Instruction: Reproduce the text of all the material below word for word, line by line. Leave the pictures out of your answer.

━━━ Given entries ━━━

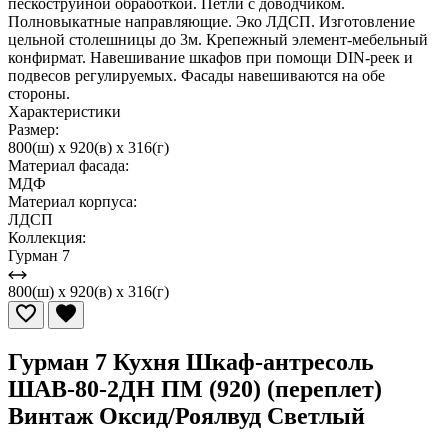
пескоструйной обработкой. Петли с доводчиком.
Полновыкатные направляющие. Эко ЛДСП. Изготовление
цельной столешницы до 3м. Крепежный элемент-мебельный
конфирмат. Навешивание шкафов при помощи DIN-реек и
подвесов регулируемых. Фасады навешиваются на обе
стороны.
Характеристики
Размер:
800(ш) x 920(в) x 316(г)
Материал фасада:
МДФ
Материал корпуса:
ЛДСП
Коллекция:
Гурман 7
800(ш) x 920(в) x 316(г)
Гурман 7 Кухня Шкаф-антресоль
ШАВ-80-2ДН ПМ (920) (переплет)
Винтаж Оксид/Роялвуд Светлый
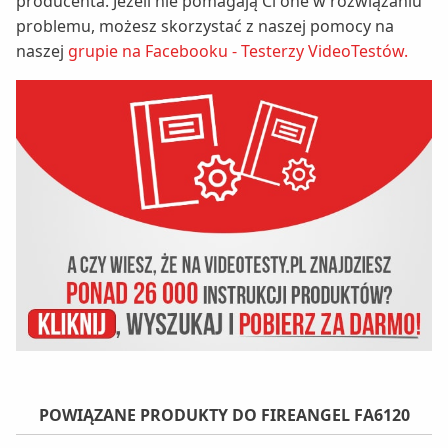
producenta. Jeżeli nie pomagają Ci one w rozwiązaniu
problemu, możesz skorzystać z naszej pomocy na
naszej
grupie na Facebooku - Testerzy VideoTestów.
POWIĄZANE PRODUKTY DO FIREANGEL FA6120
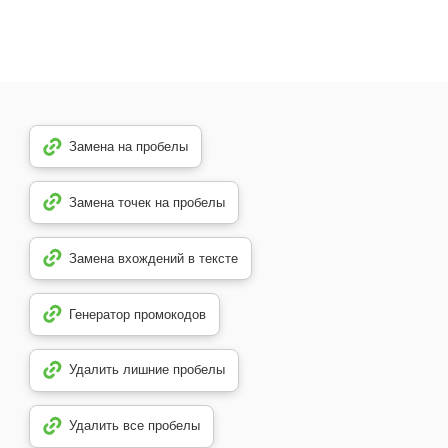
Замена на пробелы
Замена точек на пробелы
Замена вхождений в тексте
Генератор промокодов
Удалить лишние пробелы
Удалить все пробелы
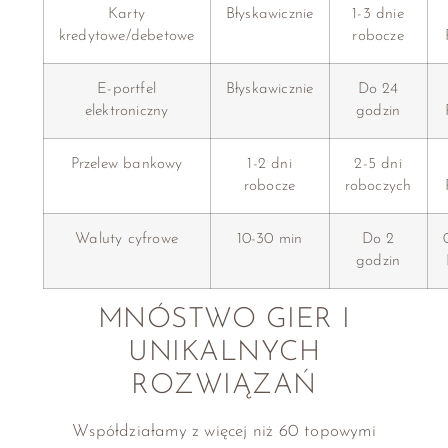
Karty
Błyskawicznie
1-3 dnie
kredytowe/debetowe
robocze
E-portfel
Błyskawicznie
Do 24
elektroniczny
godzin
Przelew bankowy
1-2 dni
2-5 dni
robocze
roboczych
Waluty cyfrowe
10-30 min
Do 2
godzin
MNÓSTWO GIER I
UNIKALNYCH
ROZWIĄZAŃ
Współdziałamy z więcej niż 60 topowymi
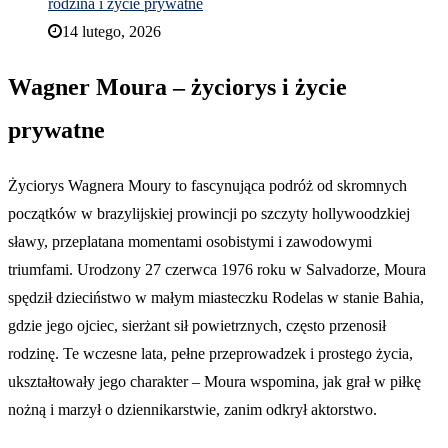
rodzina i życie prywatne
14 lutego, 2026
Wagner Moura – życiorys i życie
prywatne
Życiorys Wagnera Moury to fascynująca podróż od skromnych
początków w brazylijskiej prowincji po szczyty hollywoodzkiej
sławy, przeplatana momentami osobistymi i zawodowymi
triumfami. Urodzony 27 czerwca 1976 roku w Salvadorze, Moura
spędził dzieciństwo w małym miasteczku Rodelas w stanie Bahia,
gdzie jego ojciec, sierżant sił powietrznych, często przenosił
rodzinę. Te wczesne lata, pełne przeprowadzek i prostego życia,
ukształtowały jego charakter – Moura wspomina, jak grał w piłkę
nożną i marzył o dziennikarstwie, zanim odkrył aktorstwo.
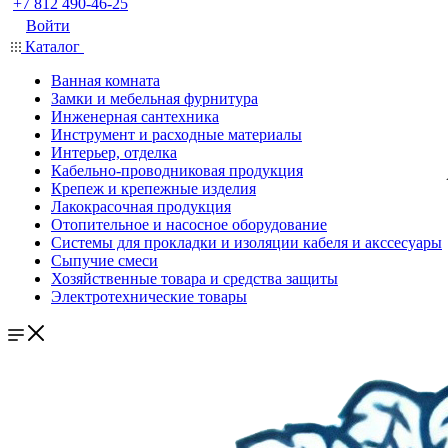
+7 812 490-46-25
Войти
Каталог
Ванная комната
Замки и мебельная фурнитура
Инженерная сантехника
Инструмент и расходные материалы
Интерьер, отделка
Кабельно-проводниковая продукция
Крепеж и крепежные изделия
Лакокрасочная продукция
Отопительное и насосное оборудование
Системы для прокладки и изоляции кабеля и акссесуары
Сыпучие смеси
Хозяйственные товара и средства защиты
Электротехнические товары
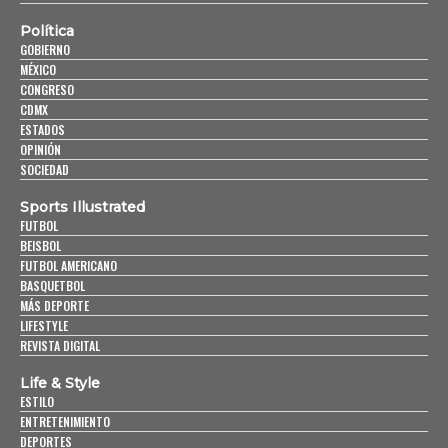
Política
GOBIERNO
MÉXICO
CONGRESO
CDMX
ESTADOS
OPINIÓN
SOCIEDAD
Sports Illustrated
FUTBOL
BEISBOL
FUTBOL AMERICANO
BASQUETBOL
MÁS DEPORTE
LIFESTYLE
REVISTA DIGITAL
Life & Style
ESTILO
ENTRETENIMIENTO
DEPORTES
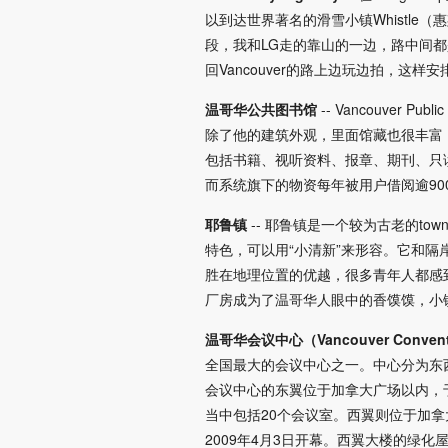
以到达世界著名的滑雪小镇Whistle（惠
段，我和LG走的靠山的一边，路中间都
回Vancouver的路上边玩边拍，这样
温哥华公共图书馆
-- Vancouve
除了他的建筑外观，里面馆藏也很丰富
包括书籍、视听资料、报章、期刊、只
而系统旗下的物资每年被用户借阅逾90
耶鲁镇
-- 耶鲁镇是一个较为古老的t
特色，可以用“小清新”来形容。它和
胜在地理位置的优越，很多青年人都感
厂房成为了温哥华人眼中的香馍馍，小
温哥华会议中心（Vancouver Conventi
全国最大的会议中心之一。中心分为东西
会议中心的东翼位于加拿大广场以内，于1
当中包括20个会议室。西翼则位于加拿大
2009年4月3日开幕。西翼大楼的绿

━━━

Response:
пескоструйной обработкой. Петли с доводчиком.
Полновыкатные направляющие. Эко ЛДСП. Изготовление
цельной столешницы до 3м. Крепежный элемент-мебельный
конфирмат. Навешивание шкафов при помощи DIN-реек и
подвесов регулируемых. Фасады навешиваются на обе
стороны.
Характеристики
Размер:
800(ш) x 920(в) x 316(г)
Материал фасада:
МДФ
Материал корпуса:
ЛДСП
Коллекция:
Гурман 7
800(ш) x 920(в) x 316(г)
Гурман 7 Кухня Шкаф-антресоль
ШАВ-80-2ДН ПМ (920) (переплет)
Винтаж Оксид/Роялвуд Светлый
producenta. Jeżeli nie pomagają Ci one w rozwiązaniu
problemu, możesz skorzystać z naszej pomocy na
naszej
grupie na Facebooku - Testerzy VideoTestów.
POWIĄZANE PRODUKTY DO FIREANGEL FA6120
Замена на пробелы
Замена точек на пробелы
Замена вхождений в тексте
Генератор промокодов
Удалить лишние пробелы
Удалить все пробелы
Karty
Błyskawicznie
1-3 dnie
kredytowe/debetowe
robocze
E-portfel
Błyskawicznie
Do 24
elektroniczny
godzin
Przelew bankowy
1-2 dni
2-5 dni
robocze
roboczych
Waluty cyfrowe
10-30 min
Do 2
godzin
MNÓSTWO GIER I
UNIKALNYCH
ROZWIĄZAŃ
Współdziałamy z więcej niż 60 topowymi
rodzina i życie prywatne
14 lutego, 2026
Wagner Moura – życiorys i życie
prywatne
Życiorys Wagnera Moury to fascynująca podróż od skromnych
początków w brazylijskiej prowincji po szczyty hollywoodzkiej
sławy, przeplatana momentami osobistymi i zawodowymi
triumfami. Urodzony 27 czerwca 1976 roku w Salvadorze, Moura
spędził dzieciństwo w małym miasteczku Rodelas w stanie Bahia,
gdzie jego ojciec, sierżant sił powietrznych, często przenosił
rodzinę. Te wczesne lata, pełne przeprowadzek i prostego życia,
ukształtowały jego charakter – Moura wspomina, jak grał w piłkę
nożną i marzył o dziennikarstwie, zanim odkrył aktorstwo.
+7 812 490-46-25
Войти
Каталог
Ванная комната
Замки и мебельная фурнитура
Инженерная сантехника
Инструмент и расходные материалы
Интерьер, отделка
Кабельно-проводниковая продукция
Крепеж и крепежные изделия
Лакокрасочная продукция
Отопительное и насосное оборудование
Системы для прокладки и изоляции кабеля и акссесуары
Сыпучие смеси
Хозяйственные товара и средства защиты
Электротехнические товары
Política
GOBIERNO
MÉXICO
CONGRESO
CDMX
ESTADOS
OPINIÓN
SOCIEDAD
Sports Illustrated
FUTBOL
BEISBOL
FUTBOL AMERICANO
BASQUETBOL
MÁS DEPORTE
LIFESTYLE
REVISTA DIGITAL
Life & Style
ESTILO
ENTRETENIMIENTO
DEPORTES
以到达世界著名的滑雪小镇Whistle（惠
段，我和LG走的靠山的一边，路中间都
回Vancouver的路上边玩边拍，这样
温哥华公共图书馆
-- Vancouve
除了他的建筑外观，里面馆藏也很丰富
包括书籍、视听资料、报章、期刊、只
而系统旗下的物资每年被用户借阅逾90
耶鲁镇
-- 耶鲁镇是一个较为古老的t
特色，可以用“小清新”来形容。它和
胜在地理位置的优越，很多青年人都感
厂房成为了温哥华人眼中的香馍馍，小
温哥华会议中心（Vancouver Conventi
全国最大的会议中心之一。中心分为东西
会议中心的东翼位于加拿大广场以内，于1
当中包括20个会议室。西翼则位于加拿大
2009年4月3日开幕。西翼大楼的绿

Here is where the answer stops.